Beberapa pasien juga membutuhkan bantuan dari psikolog untuk mengatasi masalah yang memicu terjadinya insomnia. Opsi lainnya, pasien dapat berkonsultasi dengan dokter spesialis tidur untuk memperbaiki kebiasaan atau rutinitas menjelang tidur.
3. Interaksi obat
Penting bagi pasien untuk tidak mengonsumsi obat tidur bersamaan dengan obat lain yang bisa memunculkan efek mengantuk. Sebagian di antaranya adalah obat antihistamin, obat antidepresan, serta obat antikecemasan.

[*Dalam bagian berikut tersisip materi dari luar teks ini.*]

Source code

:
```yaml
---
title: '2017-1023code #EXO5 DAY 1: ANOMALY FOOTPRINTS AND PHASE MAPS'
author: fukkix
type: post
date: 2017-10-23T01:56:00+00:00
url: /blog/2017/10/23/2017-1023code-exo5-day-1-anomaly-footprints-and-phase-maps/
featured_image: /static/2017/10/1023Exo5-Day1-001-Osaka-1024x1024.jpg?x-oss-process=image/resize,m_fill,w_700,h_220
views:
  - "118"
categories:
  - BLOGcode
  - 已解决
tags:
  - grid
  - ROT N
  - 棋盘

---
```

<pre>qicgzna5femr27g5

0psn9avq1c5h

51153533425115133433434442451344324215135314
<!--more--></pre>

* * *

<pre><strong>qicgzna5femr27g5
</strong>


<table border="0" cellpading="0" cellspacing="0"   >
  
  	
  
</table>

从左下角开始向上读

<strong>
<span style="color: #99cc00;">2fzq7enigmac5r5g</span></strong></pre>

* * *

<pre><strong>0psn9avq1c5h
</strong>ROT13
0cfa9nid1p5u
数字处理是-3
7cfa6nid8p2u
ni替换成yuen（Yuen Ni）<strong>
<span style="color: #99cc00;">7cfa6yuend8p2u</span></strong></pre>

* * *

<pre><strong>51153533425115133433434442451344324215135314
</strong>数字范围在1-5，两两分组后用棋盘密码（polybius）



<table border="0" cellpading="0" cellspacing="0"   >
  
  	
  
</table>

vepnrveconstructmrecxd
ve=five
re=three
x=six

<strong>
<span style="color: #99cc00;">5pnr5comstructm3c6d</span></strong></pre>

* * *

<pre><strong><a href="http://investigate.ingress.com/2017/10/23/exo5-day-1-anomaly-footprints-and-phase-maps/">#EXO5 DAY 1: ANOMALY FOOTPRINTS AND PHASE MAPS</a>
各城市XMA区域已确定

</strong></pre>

Obat tidur juga tidak boleh diminum bersamaan dengan alkohol. Dr Devnani menambahkan, minum obat tidur bersamaan dengan beberapa obat lain yang melemahkan sistem saraf pusat bisa memperlambat pernapasan dan bahkan memicu kematian. Konsultasikan semua obat yang perlu diminum kepada dokter sebelum menggunakan obat tidur.
4. Terus mengantuk dan kurang waspada
Konsumsi obat tidur bisa membuat pasien merasa mengantuk, pening, atau bahkan kurang awas pada pagi hari. Efek samping ini bisa terasa semakin berat bila pasien tidak mendapatkan tidur yang cukup, atau sekitar delapan jam, di malam hari.
Keluhan lain yang mungkin dirasakan oleh pasien adalah sembelit dan mulut kering. Pasien pun bisa bermasalah dalam hal berkemih atau buang air kecil.
Agar tidak merasakan beragam efek ini, pastikan tubuh mendapatkan waktu tidur yang cukup yaitu minimal delapan jam. Dengan begitu, tubuh memiliki cukup waktu untuk mengeliminasi beragam efek mengganggu ini setelah pasien bangun tidur.
5. Berperilaku aneh
Obat tidur bisa membuat pasien berperilaku tidak biasa. Menurut Sleep Foundation misalnya, pasien yang menggunakan obat tidur bisa mengalami sleepwalking atau berjalan sambil tidur, berbicara sambil tidur, hingga makan sambil tidur. Semakin tinggi dosis obat yang digunakan, semakin besar pula kemungkinan pasien untuk menunjukkan perilaku-perilaku aneh ini.
6. Berisiko jatuh
Lansia yang menggunakan obat tidur setiap malam lebih berisiko mengalami jatuh dan cedera. Selain itu, pasien berusia lebih muda yang menggunakan obat tidur juga berisiko jatuh di malam atau pagi hari karena efek mengantuk akibat obat.